THIS is the time of year when thousands of weaned beef calves, or suckled calves as we call them, are sold at markets around Scotland.

Scotland has a relatively small national herd of about 440,000 beef cows that produce around 400,000 suckled calves, of which about 40,000 are kept as herd replacements and the rest fattened as prime beef.

Although beef cows, like dairy cows, can calve all year round, most are either calved in the spring or autumn, with spring calving being the most popular.

Autumn calving herds calve in September and October, and the resulting calves are fattened off grass in their second grazing season, or finished indoors to be slaughtered in the run-up to the lucrative Christmas trade.

Spring-born beef calves also spend their second summer at grass and are then fattened indoors during the winter to be slaughtered at about 22-months of age around January, February and March.

Autumn calving has fallen out of favour over the years for a number of reasons, the main one being it is a more expensive option.

Cows suckling their calves during the winter months have to have their rations of forage supplemented with expensive concentrated feed, while their growing calves also need expensive feed in addition to their diet of milk and fodder. That additional supplementary feeding often continues while the calves are suckling their mothers at grass, and after weaning in July or August until they are put indoors for the winter.

Another problem with autumn-calving cows is that, unless they winter out-of-doors, they have to be served by the bull when they are indoors, and that can lead to bulls being seriously injured as a result of slipping on concrete.

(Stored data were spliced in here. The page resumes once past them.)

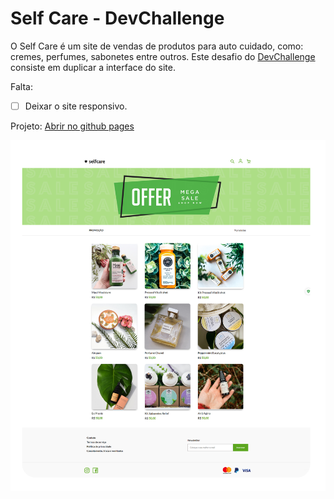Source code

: # Self Care - DevChallenge
O Self Care é um site de vendas de produtos para auto cuidado, como: cremes, perfumes, sabonetes entre outros.
Este desafio do <a href="https://www.devchallenge.com.br/challenges/5f14fad2130a5d78f89d9642/details">DevChallenge</a> consiste em duplicar a interface do site.

Falta: 

- [ ] Deixar o site responsivo.

<p>Projeto: <a href="https://luizfranzon.github.io/SelfCare-DevChallenge/index.html">Abrir no github pages</a></p>
<img src="./assets/projeto.png">
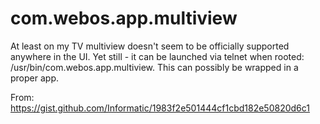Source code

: # com.webos.app.multiview

At least on my TV multiview doesn't seem to be officially supported anywhere in the UI. Yet still - it can be launched via telnet when rooted: /usr/bin/com.webos.app.multiview. This can possibly be wrapped in a proper app.

From: https://gist.github.com/Informatic/1983f2e501444cf1cbd182e50820d6c1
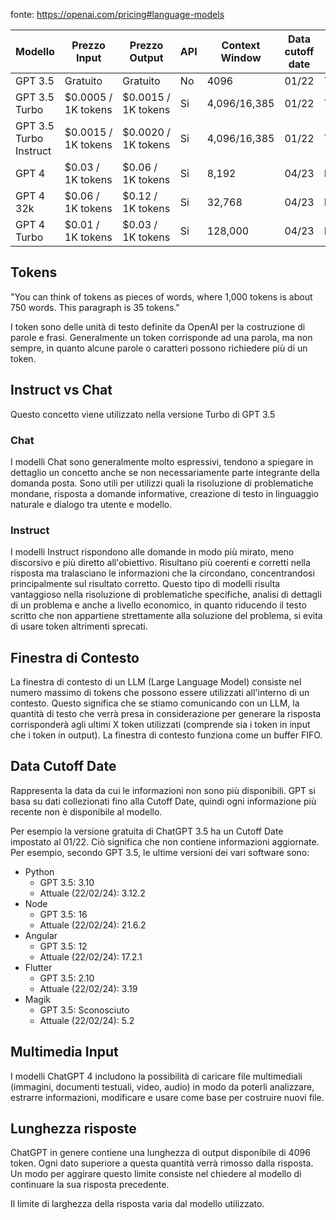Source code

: 
fonte: https://openai.com/pricing#language-models

| Modello | Prezzo Input | Prezzo Output | API | Context Window | Data cutoff date | Tipo Input |
| ---- | ---- | ---- | ---- | ---- | ---- | ---- |
| GPT 3.5 | Gratuito | Gratuito | No | 4096 | 01/22 | Testo |
| GPT 3.5 Turbo | $0.0005 / 1K tokens | $0.0015 / 1K tokens | Si | 4,096/16,385 | 01/22 | Testo |
| GPT 3.5 Turbo Instruct | $0.0015 / 1K tokens | $0.0020 / 1K tokens | Si | 4,096/16,385 | 01/22 | Testo |
| GPT 4 | $0.03 / 1K tokens | $0.06 / 1K tokens | Si | 8,192 | 04/23 | Multimedia |
| GPT 4 32k | $0.06 / 1K tokens | $0.12 / 1K tokens | Si | 32,768 | 04/23 | Multimedia |
| GPT 4 Turbo | $0.01 / 1K tokens | $0.03 / 1K tokens | Si | 128,000 | 04/23 | Multimedia |
## Tokens
"You can think of tokens as pieces of words, where 1,000 tokens is about 750 words. This paragraph is 35 tokens."

I token sono delle unità di testo definite da OpenAI per la costruzione di parole e frasi. Generalmente un token corrisponde ad una parola, ma non sempre, in quanto alcune parole o caratteri possono richiedere più di un token.
## Instruct vs Chat
Questo concetto viene utilizzato nella versione Turbo di GPT 3.5
### Chat
I modelli Chat sono generalmente molto espressivi, tendono a spiegare in dettaglio un concetto anche se non necessariamente parte integrante della domanda posta.
Sono utili per utilizzi quali la risoluzione di problematiche mondane, risposta a domande informative, creazione di testo in linguaggio naturale e dialogo tra utente e modello.
### Instruct
I modelli Instruct rispondono alle domande in modo più mirato, meno discorsivo e più diretto all'obiettivo. Risultano più coerenti e corretti nella risposta ma tralasciano le informazioni che la circondano, concentrandosi principalmente sul risultato corretto. Questo tipo di modelli risulta vantaggioso nella risoluzione di problematiche specifiche, analisi di dettagli di un problema e anche a livello economico, in quanto riducendo il testo scritto che non appartiene strettamente alla soluzione del problema, si evita di usare token altrimenti sprecati.
## Finestra di Contesto
La finestra di contesto di un LLM (Large Language Model) consiste nel numero massimo di tokens che possono essere utilizzati all'interno di un contesto. Questo significa che se stiamo comunicando con un LLM, la quantità di testo che verrà presa in considerazione per generare la risposta corrisponderà agli ultimi X token utilizzati (comprende sia i token in input che i token in output).
La finestra di contesto funziona come un buffer FIFO.
## Data Cutoff Date
Rappresenta la data da cui le informazioni non sono più disponibili. GPT si basa su dati collezionati fino alla Cutoff Date, quindi ogni informazione più recente non è disponibile al modello.

Per esempio la versione gratuita di ChatGPT 3.5 ha un Cutoff Date impostato al 01/22. Ciò significa che non contiene informazioni aggiornate. Per esempio, secondo GPT 3.5, le ultime versioni dei vari software sono:
- Python
	- GPT 3.5: 3.10
	- Attuale (22/02/24): 3.12.2
- Node
	- GPT 3.5: 16
	- Attuale (22/02/24): 21.6.2
- Angular
	- GPT 3.5: 12
	- Attuale (22/02/24): 17.2.1
- Flutter
	- GPT 3.5: 2.10
	- Attuale (22/02/24): 3.19
- Magik
	- GPT 3.5: Sconosciuto
	- Attuale (22/02/24): 5.2
## Multimedia Input
I modelli ChatGPT 4 includono la possibilità di caricare file multimediali (immagini, documenti testuali, video, audio) in modo da poterli analizzare, estrarre informazioni, modificare e usare come base per costruire nuovi file.
## Lunghezza risposte
ChatGPT in genere contiene una lunghezza di output disponibile di 4096 token. Ogni dato superiore a questa quantità verrà rimosso dalla risposta. Un modo per aggirare questo limite consiste nel chiedere al modello di continuare la sua risposta precedente.

Il limite di larghezza della risposta varia dal modello utilizzato.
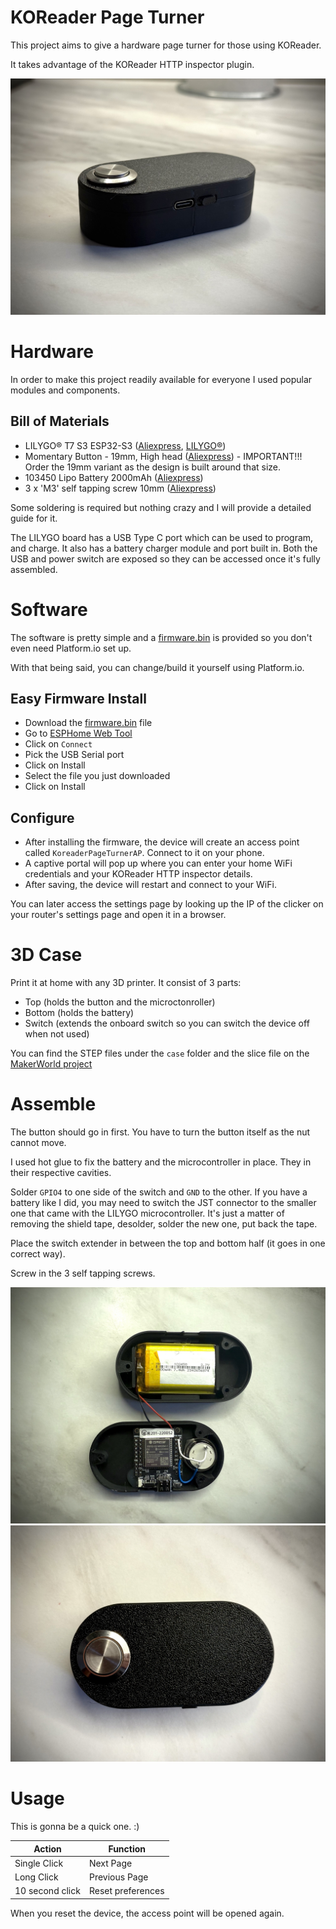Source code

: # KOReader Page Turner

This project aims to give a hardware page turner for those using KOReader.

It takes advantage of the KOReader HTTP inspector plugin.

![Front view](/assets/front.jpg)

# Hardware

In order to make this project readily available for everyone I used popular modules and components.

## Bill of Materials

* LILYGO® T7 S3 ESP32-S3 ([Aliexpress](https://www.aliexpress.com/item/1005004777561826.html), [LILYGO®](https://lilygo.cc/products/t7-s3?variant=42490159464629))
* Momentary Button - 19mm, High head ([Aliexpress](https://www.aliexpress.com/item/1005004407709401.html)) - IMPORTANT!!! Order the 19mm variant as the design is built around that size.
* 103450 Lipo Battery 2000mAh ([Aliexpress](https://www.aliexpress.com/item/1005008129110763.html))
* 3 x 'M3' self tapping screw 10mm ([Aliexpress](https://www.aliexpress.com/item/4000982209705.html))

Some soldering is required but nothing crazy and I will provide a detailed guide for it.

The LILYGO board has a USB Type C port which can be used to program, and charge. It also has a battery charger module and port built in. Both the USB and power switch are exposed so they can be accessed once it's fully assembled.

# Software

The software is pretty simple and a [firmware.bin](bin/firmware.bin) is provided so you don't even need Platform.io set up.

With that being said, you can change/build it yourself using Platform.io.

## Easy Firmware Install

* Download the [firmware.bin](bin/firmware.bin) file
* Go to [ESPHome Web Tool](https://web.esphome.io)
* Click on `Connect`
* Pick the USB Serial port
* Click on Install
* Select the file you just downloaded
* Click on Install

## Configure

* After installing the firmware, the device will create an access point called `KoreaderPageTurnerAP`. Connect to it on your phone.
* A captive portal will pop up where you can enter your home WiFi credentials and your KOReader HTTP inspector details.
* After saving, the device will restart and connect to your WiFi.

You can later access the settings page by looking up the IP of the clicker on your router's settings page and open it in a browser.

# 3D Case

Print it at home with any 3D printer. It consist of 3 parts:
* Top (holds the button and the microctonroller)
* Bottom (holds the battery)
* Switch (extends the onboard switch so you can switch the device off when not used)

You can find the STEP files under the `case` folder and the slice file on the [MakerWorld project](https://makerworld.com/en/models/1400135-koreader-page-turner-button#profileId-1451844)

# Assemble

The button should go in first. You have to turn the button itself as the nut cannot move.

I used hot glue to fix the battery and the microcontroller in place. They in their respective cavities.

Solder `GPIO4` to one side of the switch and `GND` to the other. 
If you have a battery like I did, you may need to switch the JST connector to the smaller one that came with the LILYGO microcontroller. It's just a matter of removing the shield tape, desolder, solder the new one, put back the tape.

Place the switch extender in between the top and bottom half (it goes in one correct way).

Screw in the 3 self tapping screws.

![Inside view](/assets/inside.jpg)
![Top view](/assets/top.jpg)

# Usage

This is gonna be a quick one. :)

| Action | Function |
| ------ | -------- |
| Single Click | Next Page |
| Long Click | Previous Page |
| 10 second click | Reset preferences |

When you reset the device, the access point will be opened again.
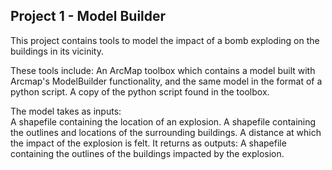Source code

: ## Project 1 - Model Builder

This project contains tools to model the impact of a bomb exploding on the buildings in its vicinity.

These tools include:
	An ArcMap toolbox which contains a model built with Arcmap's ModelBuilder functionality, and the same model in the format of a python script.
	A copy of the python script found in the toolbox.
	
The model takes as inputs:	
	A shapefile containing the location of an explosion.
	A shapefile containing the outlines and locations of the surrounding buildings.
	A distance at which the impact of the explosion is felt.
It returns as outputs:
	A shapefile containing the outlines of the buildings impacted by the explosion.



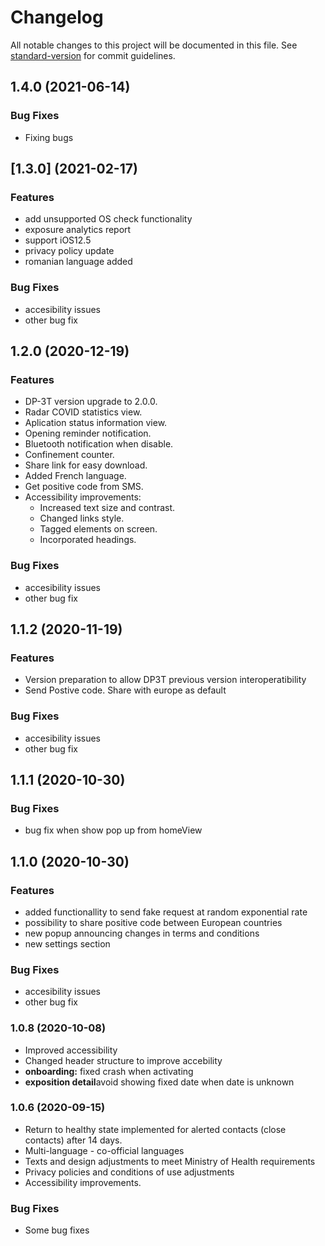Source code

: # Changelog

All notable changes to this project will be documented in this file. See [standard-version](https://github.com/conventional-changelog/standard-version) for commit guidelines.

## 1.4.0 (2021-06-14)

### Bug Fixes
* Fixing bugs

## [1.3.0] (2021-02-17)
### Features
* add unsupported OS check functionality 
* exposure analytics report 
* support iOS12.5 
* privacy policy update
* romanian language added

### Bug Fixes
* accesibility issues
* other bug fix

## 1.2.0 (2020-12-19)
### Features
* DP-3T version upgrade to 2.0.0.
* Radar COVID statistics view.
* Aplication status information view.
* Opening reminder notification.
* Bluetooth notification when disable.
* Confinement counter.
* Share link for easy download.
* Added French language.
* Get positive code from SMS.
* Accessibility improvements:
	* Increased text size and contrast.
	* Changed links style.
	* Tagged elements on screen.
	* Incorporated headings.

### Bug Fixes
* accesibility issues
* other bug fix

## 1.1.2 (2020-11-19)
### Features
* Version preparation to allow DP3T previous version interoperatibility 
* Send Postive code. Share with europe as default

### Bug Fixes
* accesibility issues
* other bug fix

## 1.1.1 (2020-10-30)
### Bug Fixes
* bug fix when show pop up from homeView

## 1.1.0 (2020-10-30)
### Features
* added functionallity to send fake request at random exponential rate
* possibility to share positive code between European countries
* new popup announcing changes in terms and conditions
* new settings section

### Bug Fixes
* accesibility issues
* other bug fix

### 1.0.8 (2020-10-08)
* Improved accessibility
* Changed header structure to improve accebility
* **onboarding:** fixed crash when activating
* **exposition detail**avoid showing fixed date when date is unknown

### 1.0.6 (2020-09-15)
* Return to healthy state implemented for alerted contacts (close contacts) after 14 days.
* Multi-language - co-official languages
* Texts and design  adjustments to meet Ministry of Health requirements
* Privacy policies and conditions of use adjustments
* Accessibility improvements.

### Bug Fixes
* Some bug fixes
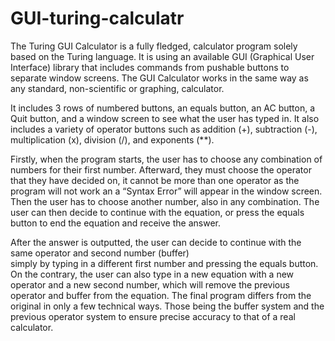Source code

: # GUI-turing-calculatr

The Turing GUI Calculator is a fully fledged, calculator program solely based on the Turing language. 
It is using an available GUI (Graphical User Interface) library that includes commands from pushable
buttons to separate window screens. The GUI Calculator works in the same way as any standard, non-scientific or 
graphing, calculator. 

It includes 3 rows of numbered buttons, an equals button, an AC button, a Quit button, and 
a window screen to see what the user has typed in. It also includes a variety of operator buttons such as addition 
(+), subtraction (-), multiplication (x), division (/), and exponents (**). 

Firstly, when the program starts, the
user has to choose any combination of numbers for their first number. Afterward, they must choose the operator that
they have decided on, it cannot be more than one operator as the program will not work an a “Syntax Error” will appear 
in the window screen. Then the user has to choose another number, also in any combination. The user can then decide to 
continue with the equation, or press the equals button to end the equation and receive the answer. 

After the answer is outputted, the user can decide to continue with the same operator and second number (buffer)  
simply by typing in a different first number and pressing the equals button. On the contrary, the user can also 
type in a new equation with a new operator and a new second number, which will remove the previous operator 
and buffer from the equation. The final program differs from the original in only a few technical ways. 
Those being the buffer system and the previous operator system to ensure precise accuracy to that of a real calculator.

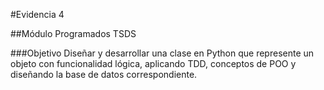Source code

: #Evidencia 4

##Módulo Programados TSDS

###Objetivo
Diseñar y desarrollar una clase en Python que represente un objeto con funcionalidad lógica, aplicando TDD, conceptos de POO y diseñando la base de datos correspondiente.
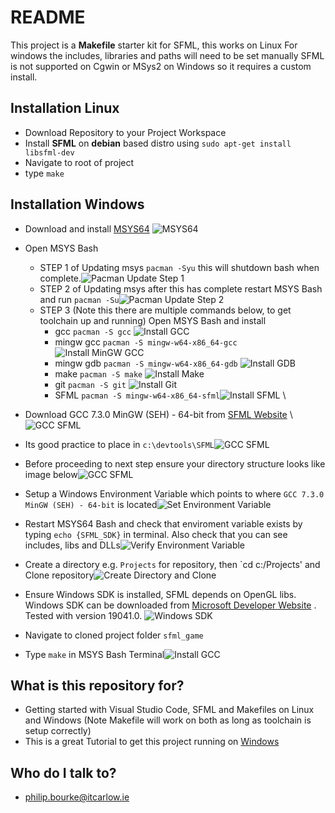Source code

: # README #
This project is a **Makefile** starter kit for SFML, this works on Linux
For windows the includes, libraries and paths will need to be set manually
SFML is not supported on Cgwin or MSys2 on Windows so it requires a custom install.
  
## Installation Linux
* Download Repository to your Project Workspace
* Install **SFML** on **debian** based distro using `sudo apt-get install libsfml-dev`
* Navigate to root of project
* type `make`

## Installation Windows
* Download and install [MSYS64](https://www.msys2.org/)
![MSYS64](./images/MsysWebsite.png)
* Open MSYS Bash
	* STEP 1 of Updating msys `pacman -Syu` this will shutdown bash when complete.![Pacman Update Step 1](./images/PacmanUpdateStep1.png)
	* STEP 2 of Updating msys after this has complete restart MSYS Bash and run `pacman -Su`![Pacman Update Step 2](./images/PacmanUpdateStep2.png)
	* STEP 3 (Note this there are multiple commands below, to get toolchain up and running) Open MSYS Bash and install
		* gcc `pacman -S gcc`  ![Install GCC](./images/InstallGCC.png)
		* mingw gcc `pacman -S mingw-w64-x86_64-gcc` ![Install MinGW GCC](./images/InstallMinGWGCC.png)
		* mingw gdb `pacman -S mingw-w64-x86_64-gdb` ![Install GDB](./images/InstallMinGWGDB.png)
		* make `pacman -S make` ![Install Make](./images/InstallMake.png)
		* git `pacman -S git` ![Install Git](./images/InstallGit.png)
		* SFML `pacman -S mingw-w64-x86_64-sfml`![Install SFML](./images/InstallSFML.png) \

* Download GCC 7.3.0 MinGW (SEH) - 64-bit from [SFML Website](https://www.sfml-dev.org/download/sfml/2.5.1/) \  ![GCC SFML](./images/DownloadSFMLGCC.png)
* Its good practice to place in `c:\devtools\SFML`![GCC SFML](./images/ExtractToDevtools.png)
* Before proceeding to next step ensure your directory structure looks like image below![GCC SFML](./images/DirectoryStructure.png)
* Setup a Windows Environment Variable which points to where `GCC 7.3.0 MinGW (SEH) - 64-bit` is located![Set Environment Variable](./images/EnvironmentVariable.png)
* Restart MSYS64 Bash and check that enviroment variable exists by typing `echo {SFML_SDK}` in terminal. Also check that you can see includes, libs and DLLs![Verify Environment Variable](./images/Verify_SFML_SDK_Env_Variable.png)
* Create a directory e.g. `Projects` for repository, then `cd c:/Projects' and Clone repository![Create Directory and Clone](./images/CloneRepo.png)
* Ensure Windows SDK is installed, SFML depends on OpenGL libs. Windows SDK can be downloaded from [Microsoft Developer Website](https://developer.microsoft.com/en-us/windows/downloads/sdk-archive/) . Tested with version 19041.0. ![Windows SDK](./images/Window10SDK.png)
* Navigate to cloned project folder `sfml_game`
* Type `make` in MSYS Bash Terminal![Install GCC](./images/Make.png)

## What is this repository for? ##
* Getting started with Visual Studio Code, SFML and Makefiles on Linux and Windows (Note Makefile will work on both as long as toolchain is setup correctly)
* This is a great Tutorial to get this project running on [Windows](https://www.youtube.com/watch?v=Ljhpsdz8Ouo)

## Who do I talk to? ##
* philip.bourke@itcarlow.ie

To overcome that, many stockmen move cows that are in heat to an area bedded with straw, or outside to a field where the bull can serve them without risk of injury.

Spring-calving cows don't suckle calves during the winter months and as a result can be fed cheaper, forage-based diets and only a small amount of expensive concentrated feed in the run-up to calving. Better still, their rapidly-growing young calves are big enough to take advantage of their mother's increased milk production as a result of grazing the lush grass that grows in the spring.

While spring calving is a cheaper system of beef production, it runs the risk of various diseases among the young calves while they are indoors. To overcome that, many now calve their cows in April or May, rather than February and March, and turn the cows with their young calves out-of-doors to a healthier environment at grass, once everything is seen to be OK.

Another problem with the increased popularity of spring-calving is that there is now a glut of 22-months-old prime cattle on the market around the end of February that depresses prices.

Some keep their weaned calves through the winter to fatten at a later stage, while many sell them as growing, store cattle the following spring to be fattened on better farms. Quite a few, with limited supplies of winter fodder, particularly those on poorer, hill and upland farms have calculated that it is more profitable for them to sell their suckled calves at this time of year, rather than face the expense of buying in extra fodder or feed.

Between 2010 and 2013 the number of store cattle and suckled calves being bought out of Scottish auction marts to travel south of the border for fattening rose to a peak of about 23,000 head per year, or about 12-13 percent. Those "official" figures didn't include private deals done between farmer and farmer.

The attraction of Scottish marts was that they tend to have big sales of quality beef cattle - often with six or seven hundred, and several regularly selling over 2000. That gives southern buyers the confidence of being able to fill a large cattle transporter at one sale.

The other attraction was that Scotland is free of bovine TB, unlike England and Wales where the disease is widespread and buying down there ran the risk of introducing the disease to a "clean" farm.

The loss of those cattle to southern buyers was a concern for Scottish abattoirs keen to maintain their throughput of valuable Scotch Beef to meet demand from export markets. Fortunately for them that trade has declined in recent years to between seven and eight per cent of Scotland's throughput of store cattle.